All these examples describe a global scale commercial trade, and after seafood, fashion and furniture are the key profiteers from the trade in wild species.  The large businesses profiting from this trade are some of the most profitable listed companies in the world, with a history of providing great ROIs for investors. But even after Bendell’s 2007 report, these listed companies have not contributed anything to the costs of regulating the extraction for profit of even the most endangered species in the world. There is ample evidence of an all profit, no responsibility approach to the use of wild species in their supply chains. Investors have, unwittingly, been compliant in this.

Philanthropists are left to pick up some of the pieces, but as they have told me in many discussions, “Why should I as a philanthropist cover the costs of modernising a business process; this is a cost of doing business and companies making the profits should pay to modernise this system”. Very true, but what happens when they don’t and they aren’t held accountable, because their lack of interest is in line with the neoliberal free trade ideology, and all this is held together with a broad range of stakeholders often described as ‘useful idiots’.

And so, the 2019 IBPES Global Assessment Report into the global extinction crisis confirmed that direct exploitation for trade is the most important driver of decline and extinction risk for marine species and the second most important driver for terrestrial and freshwater species. Add to this the 2019 research published by the Research School of Management, Australian National University, which concluded that hubris and overconfidence caused by excellent financial performance is a major driver of irresponsible corporate behaviour, with companies making above-average profits more likely to breach their environmental or social obligations than run-of-the-mill firms.

To achieve the level of transparency and the quality of reporting required to better manage biodiversity risks and investments, appropriate information systems need to be created and maintained. As this has not happened to date, we need to accept that governments are not going to pay for it. This in turn means the businesses profiting from the extraction of biomass need to foot the bill.

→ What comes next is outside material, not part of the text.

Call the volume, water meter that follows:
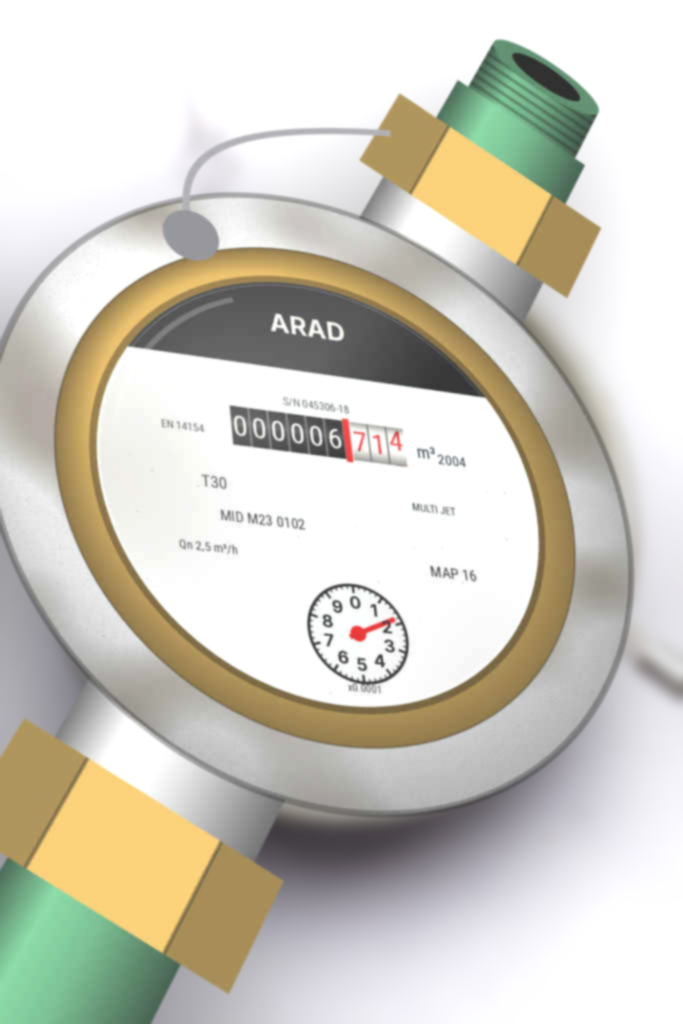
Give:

This ought to be the very first step to ‘nature positive’!

When it comes to channelling investment flows into nature and using finance to limit biodiversity risks, we need to get the basics right, first. Ideally this would be a move to the precautionary principle, using a reverse listing model. Given the scale of the trade and the rapid decline in wildlife populations, making unrestricted trade the default position is no longer viable. A reverse-listing (white/positive-listing) system, where the default is ‘no trade’, would appear a commonsense approach, but global NGOs, IGOs and governments haven’t accepted this (yet).

So, under the current system of free trade, an example of what could be done immediately, as the very first step in being Nature Positive, would be to put a levy on the commercial trade in CITES listed species. The CITES trade is overwhelmingly a luxury trade, which is conducted by listed companies. Listed companies who have both private and institutional investors. By tying the cost of a CITES import permit into the major import markets to the value of the shipment as declared to customs, at least US$200 million could be raised annually to better monitor and enforce CITES provisions.

Similarly, the cost of obtaining certification under the FSC etc. should include a levy to finance the level of consistent monitoring and reporting that would be needed to form the basis for investment managers to make decisions about private finance for nature.

As the Australian Environment Minister, Tanya Plibersek, has stated, “we know that markets are only as strong as the trust and integrity that underwrite them. Blind trust in business has been abused with greenwashing for too long. Quoting Ronald Reagan, in his work with Mikhail Gorbachev to dismantle the old Soviet Union nuclear stockpile, we should “trust, but verify”.

When it comes to knowing a company’s true commitment to sustainability, we must trust but verify. Demanding radical transparency in company supply chains can help. There is no group with a greater power to demand this than investors.